[SUPPLIED MATERIAL]

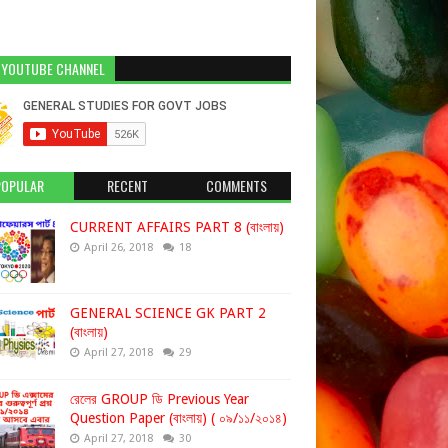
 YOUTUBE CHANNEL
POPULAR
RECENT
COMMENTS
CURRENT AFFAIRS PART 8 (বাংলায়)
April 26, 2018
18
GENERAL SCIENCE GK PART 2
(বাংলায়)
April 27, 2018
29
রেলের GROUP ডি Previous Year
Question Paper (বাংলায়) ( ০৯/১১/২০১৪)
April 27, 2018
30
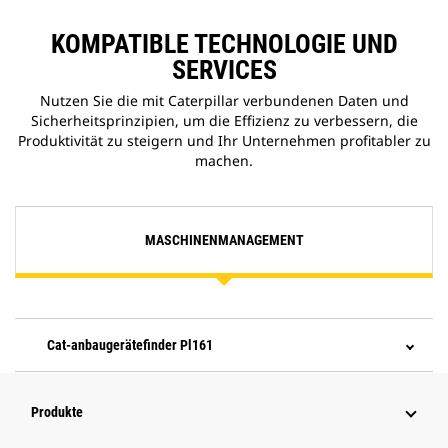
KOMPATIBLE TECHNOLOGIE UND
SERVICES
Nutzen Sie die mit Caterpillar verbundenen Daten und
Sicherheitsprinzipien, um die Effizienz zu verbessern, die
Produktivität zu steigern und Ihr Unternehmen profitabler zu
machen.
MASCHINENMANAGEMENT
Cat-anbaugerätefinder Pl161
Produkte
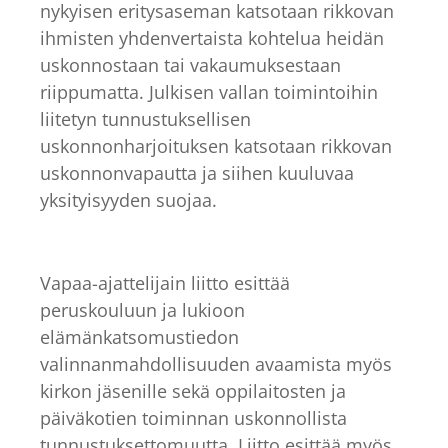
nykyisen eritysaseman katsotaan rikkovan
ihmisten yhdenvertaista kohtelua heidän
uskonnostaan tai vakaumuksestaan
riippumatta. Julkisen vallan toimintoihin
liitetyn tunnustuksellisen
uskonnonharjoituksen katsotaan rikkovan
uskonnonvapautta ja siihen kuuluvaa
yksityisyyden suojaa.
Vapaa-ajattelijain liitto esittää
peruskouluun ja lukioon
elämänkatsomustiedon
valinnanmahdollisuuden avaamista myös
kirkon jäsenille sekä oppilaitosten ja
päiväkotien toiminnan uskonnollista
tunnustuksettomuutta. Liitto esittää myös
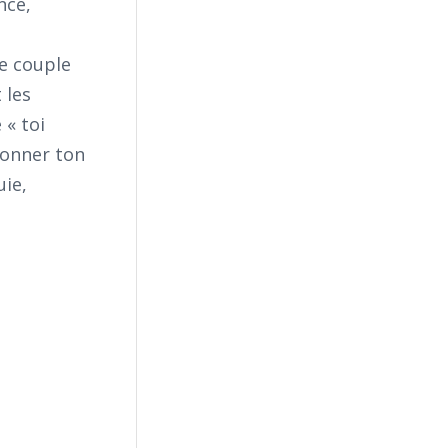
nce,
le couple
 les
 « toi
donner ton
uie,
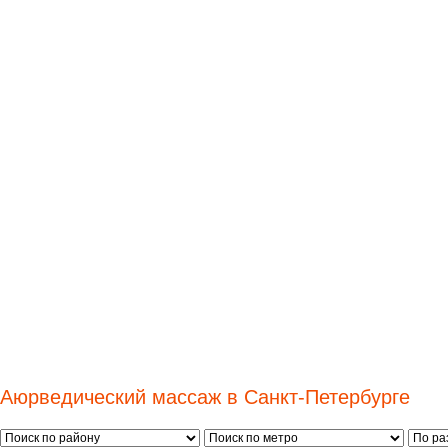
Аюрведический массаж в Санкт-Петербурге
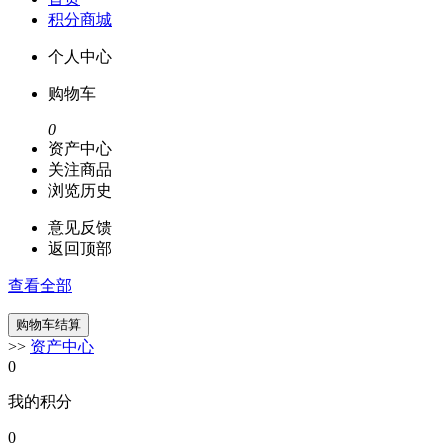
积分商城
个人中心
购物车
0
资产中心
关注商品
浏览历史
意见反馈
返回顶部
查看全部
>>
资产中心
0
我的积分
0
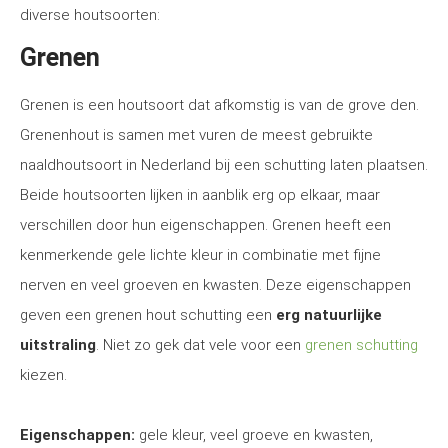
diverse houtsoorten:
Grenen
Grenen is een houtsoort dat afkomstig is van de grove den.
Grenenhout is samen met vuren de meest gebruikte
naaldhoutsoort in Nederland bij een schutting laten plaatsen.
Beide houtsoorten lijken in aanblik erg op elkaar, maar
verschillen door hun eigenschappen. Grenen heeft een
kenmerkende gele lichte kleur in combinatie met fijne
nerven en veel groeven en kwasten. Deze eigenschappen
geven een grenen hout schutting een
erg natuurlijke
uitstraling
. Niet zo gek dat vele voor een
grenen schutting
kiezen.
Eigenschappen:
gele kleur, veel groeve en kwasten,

[ASSIGNED TASK] Copy out every line of text in the listing above, character for character, without the picture markers.

[RESPONSE FOR THIS EXERCISE]
 YOUTUBE CHANNEL
POPULAR
RECENT
COMMENTS
CURRENT AFFAIRS PART 8 (বাংলায়)
April 26, 2018
18
GENERAL SCIENCE GK PART 2
(বাংলায়)
April 27, 2018
29
রেলের GROUP ডি Previous Year
Question Paper (বাংলায়) ( ০৯/১১/২০১৪)
April 27, 2018
30
KOMPATIBLE TECHNOLOGIE UND
SERVICES
Nutzen Sie die mit Caterpillar verbundenen Daten und
Sicherheitsprinzipien, um die Effizienz zu verbessern, die
Produktivität zu steigern und Ihr Unternehmen profitabler zu
machen.
MASCHINENMANAGEMENT
Cat-anbaugerätefinder Pl161
Produkte
nykyisen eritysaseman katsotaan rikkovan
ihmisten yhdenvertaista kohtelua heidän
uskonnostaan tai vakaumuksestaan
riippumatta. Julkisen vallan toimintoihin
liitetyn tunnustuksellisen
uskonnonharjoituksen katsotaan rikkovan
uskonnonvapautta ja siihen kuuluvaa
yksityisyyden suojaa.
Vapaa-ajattelijain liitto esittää
peruskouluun ja lukioon
elämänkatsomustiedon
valinnanmahdollisuuden avaamista myös
kirkon jäsenille sekä oppilaitosten ja
päiväkotien toiminnan uskonnollista
tunnustuksettomuutta. Liitto esittää myös
nce,
le couple
 les
 « toi
donner ton
uie,
Аюрведический массаж в Санкт-Петербурге
积分商城
个人中心
购物车
0
资产中心
关注商品
浏览历史
意见反馈
返回顶部
查看全部
>>
资产中心
0
我的积分
0
diverse houtsoorten:
Grenen
Grenen is een houtsoort dat afkomstig is van de grove den.
Grenenhout is samen met vuren de meest gebruikte
naaldhoutsoort in Nederland bij een schutting laten plaatsen.
Beide houtsoorten lijken in aanblik erg op elkaar, maar
verschillen door hun eigenschappen. Grenen heeft een
kenmerkende gele lichte kleur in combinatie met fijne
nerven en veel groeven en kwasten. Deze eigenschappen
geven een grenen hout schutting een
erg natuurlijke
uitstraling
. Niet zo gek dat vele voor een
grenen schutting
kiezen.
Eigenschappen:
gele kleur, veel groeve en kwasten,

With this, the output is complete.